4. A motor and inverter as defined in claim 1, wherein the coils of the first group and the coils of the second group are disposed alternately.

5. A motor and inverter as defined in claim 1, wherein the coils of each group comprise coils of plural phase formed by parallel windings.

6. A motor and inverter as defined in claim 1, wherein the inverter comprises a pair of direct current terminals connected to a direct current power supply, between which an electrolytic capacitor is not connected.

7. A motor and inverter as defined in claim 1, wherein the motor and inverter are housed in a same case.
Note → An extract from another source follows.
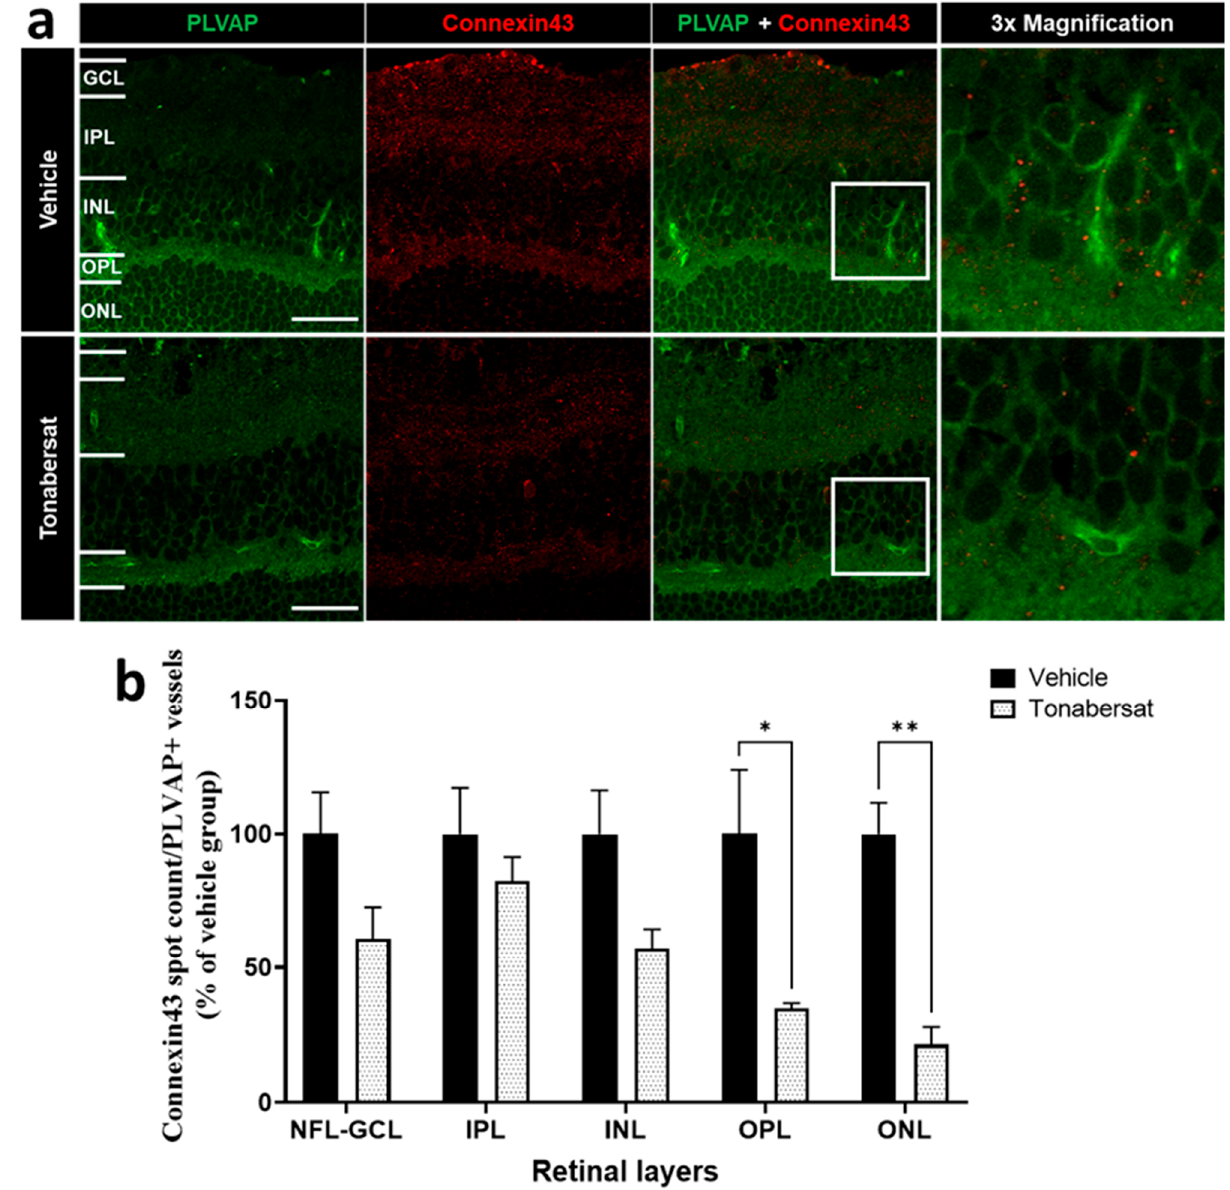
Figure 4. ( a ) Immunohistochemical images showing an example of PLVAP (green) and connexin43 (red) co-labelling. ( b ) Tonabersat treatment decreased the number of connexin43 spots on PLVAP+ vessels within the OPL and ONL but not the NFL-GCL, IPL, and INL. Data are presented as a mean + SEM. Statistical analyses were carried out using two-way ANOVA with Sidak’s multiple comparison’s test. * p ≤ 0.05, ** p ≤ 0.01. Scale bar = 50 µm. n = 8–12 eyes per group.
8. A motor and an inverter which drives the motor by supplying a three-phase alternating current to the motor, wherein the motor comprises:a stator which generates a rotating magnetic field according to the supply of a three-phase alternating current to a first coil, a second coil and a third coil corresponding to each phase of the three-phase alternating current; and a rotor which rotates according to the rotating magnetic field of the stator; and wherein the inverter comprises: a first switching circuit which supplies a first alternating current to the first coil according to a switching action of plural switching elements; a second switching circuit which supplies a second alternating current to the second coil according to a switching action of plural switching elements; a third switching circuit which supplies a third alternating current to the third coil according to a switching action of plural switching elements; and a control unit which controls the switching elements of the first switching circuit, the switching elements of the second switching circuit, and the switching elements of the third switching circuit to cause the sum of a terminal voltage of the first coil, a terminal voltage of the second coil and a terminal voltage of the third coil to be constant.

9. A motor and inverter as defined in claim 8, wherein the motor and inverter are housed in a same case.